PROVIDED INFORMATION —
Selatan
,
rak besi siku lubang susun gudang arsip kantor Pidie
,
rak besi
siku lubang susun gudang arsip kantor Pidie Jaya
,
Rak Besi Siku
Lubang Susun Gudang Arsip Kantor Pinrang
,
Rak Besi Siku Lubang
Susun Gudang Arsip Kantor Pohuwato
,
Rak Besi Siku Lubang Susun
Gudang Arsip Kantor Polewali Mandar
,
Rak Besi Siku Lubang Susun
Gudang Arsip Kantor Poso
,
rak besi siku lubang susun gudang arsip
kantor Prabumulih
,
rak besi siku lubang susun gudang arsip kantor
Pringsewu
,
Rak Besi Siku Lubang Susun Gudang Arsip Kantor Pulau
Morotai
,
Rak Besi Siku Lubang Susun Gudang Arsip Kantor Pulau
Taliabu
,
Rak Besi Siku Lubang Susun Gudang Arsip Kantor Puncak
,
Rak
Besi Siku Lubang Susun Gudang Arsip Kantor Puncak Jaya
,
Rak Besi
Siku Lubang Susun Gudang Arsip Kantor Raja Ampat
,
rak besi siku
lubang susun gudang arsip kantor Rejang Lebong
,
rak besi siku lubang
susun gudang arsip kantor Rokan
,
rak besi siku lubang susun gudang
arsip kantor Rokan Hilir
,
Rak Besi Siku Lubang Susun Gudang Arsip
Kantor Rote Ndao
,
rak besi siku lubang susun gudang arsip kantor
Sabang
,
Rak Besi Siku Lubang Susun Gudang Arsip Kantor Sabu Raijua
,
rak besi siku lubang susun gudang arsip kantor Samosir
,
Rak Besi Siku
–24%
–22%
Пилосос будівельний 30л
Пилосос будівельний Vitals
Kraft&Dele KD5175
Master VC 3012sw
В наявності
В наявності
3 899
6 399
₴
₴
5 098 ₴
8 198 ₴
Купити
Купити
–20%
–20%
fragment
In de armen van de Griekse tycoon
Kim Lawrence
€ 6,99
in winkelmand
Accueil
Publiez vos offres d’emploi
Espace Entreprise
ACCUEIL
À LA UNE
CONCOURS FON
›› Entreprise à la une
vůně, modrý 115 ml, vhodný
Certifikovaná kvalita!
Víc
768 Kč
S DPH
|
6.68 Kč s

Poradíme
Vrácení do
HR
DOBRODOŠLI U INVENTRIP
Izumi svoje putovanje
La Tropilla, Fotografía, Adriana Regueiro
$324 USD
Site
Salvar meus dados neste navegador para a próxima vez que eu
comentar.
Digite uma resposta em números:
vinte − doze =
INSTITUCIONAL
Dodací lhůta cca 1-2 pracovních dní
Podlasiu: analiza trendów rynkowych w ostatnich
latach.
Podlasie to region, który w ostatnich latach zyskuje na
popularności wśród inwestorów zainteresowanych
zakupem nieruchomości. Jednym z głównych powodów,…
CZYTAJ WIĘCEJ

TASK DIRECTIONS — Please copy the lines from the first one up to and including the line with "popularności wśród inwestorów".

EXERCISE RESULT —
Selatan
,
rak besi siku lubang susun gudang arsip kantor Pidie
,
rak besi
siku lubang susun gudang arsip kantor Pidie Jaya
,
Rak Besi Siku
Lubang Susun Gudang Arsip Kantor Pinrang
,
Rak Besi Siku Lubang
Susun Gudang Arsip Kantor Pohuwato
,
Rak Besi Siku Lubang Susun
Gudang Arsip Kantor Polewali Mandar
,
Rak Besi Siku Lubang Susun
Gudang Arsip Kantor Poso
,
rak besi siku lubang susun gudang arsip
kantor Prabumulih
,
rak besi siku lubang susun gudang arsip kantor
Pringsewu
,
Rak Besi Siku Lubang Susun Gudang Arsip Kantor Pulau
Morotai
,
Rak Besi Siku Lubang Susun Gudang Arsip Kantor Pulau
Taliabu
,
Rak Besi Siku Lubang Susun Gudang Arsip Kantor Puncak
,
Rak
Besi Siku Lubang Susun Gudang Arsip Kantor Puncak Jaya
,
Rak Besi
Siku Lubang Susun Gudang Arsip Kantor Raja Ampat
,
rak besi siku
lubang susun gudang arsip kantor Rejang Lebong
,
rak besi siku lubang
susun gudang arsip kantor Rokan
,
rak besi siku lubang susun gudang
arsip kantor Rokan Hilir
,
Rak Besi Siku Lubang Susun Gudang Arsip
Kantor Rote Ndao
,
rak besi siku lubang susun gudang arsip kantor
Sabang
,
Rak Besi Siku Lubang Susun Gudang Arsip Kantor Sabu Raijua
,
rak besi siku lubang susun gudang arsip kantor Samosir
,
Rak Besi Siku
–24%
–22%
Пилосос будівельний 30л
Пилосос будівельний Vitals
Kraft&Dele KD5175
Master VC 3012sw
В наявності
В наявності
3 899
6 399
₴
₴
5 098 ₴
8 198 ₴
Купити
Купити
–20%
–20%
fragment
In de armen van de Griekse tycoon
Kim Lawrence
€ 6,99
in winkelmand
Accueil
Publiez vos offres d’emploi
Espace Entreprise
ACCUEIL
À LA UNE
CONCOURS FON
›› Entreprise à la une
vůně, modrý 115 ml, vhodný
Certifikovaná kvalita!
Víc
768 Kč
S DPH
|
6.68 Kč s

Poradíme
Vrácení do
HR
DOBRODOŠLI U INVENTRIP
Izumi svoje putovanje
La Tropilla, Fotografía, Adriana Regueiro
$324 USD
Site
Salvar meus dados neste navegador para a próxima vez que eu
comentar.
Digite uma resposta em números:
vinte − doze =
INSTITUCIONAL
Dodací lhůta cca 1-2 pracovních dní
Podlasiu: analiza trendów rynkowych w ostatnich
latach.
Podlasie to region, który w ostatnich latach zyskuje na
popularności wśród inwestorów zainteresowanych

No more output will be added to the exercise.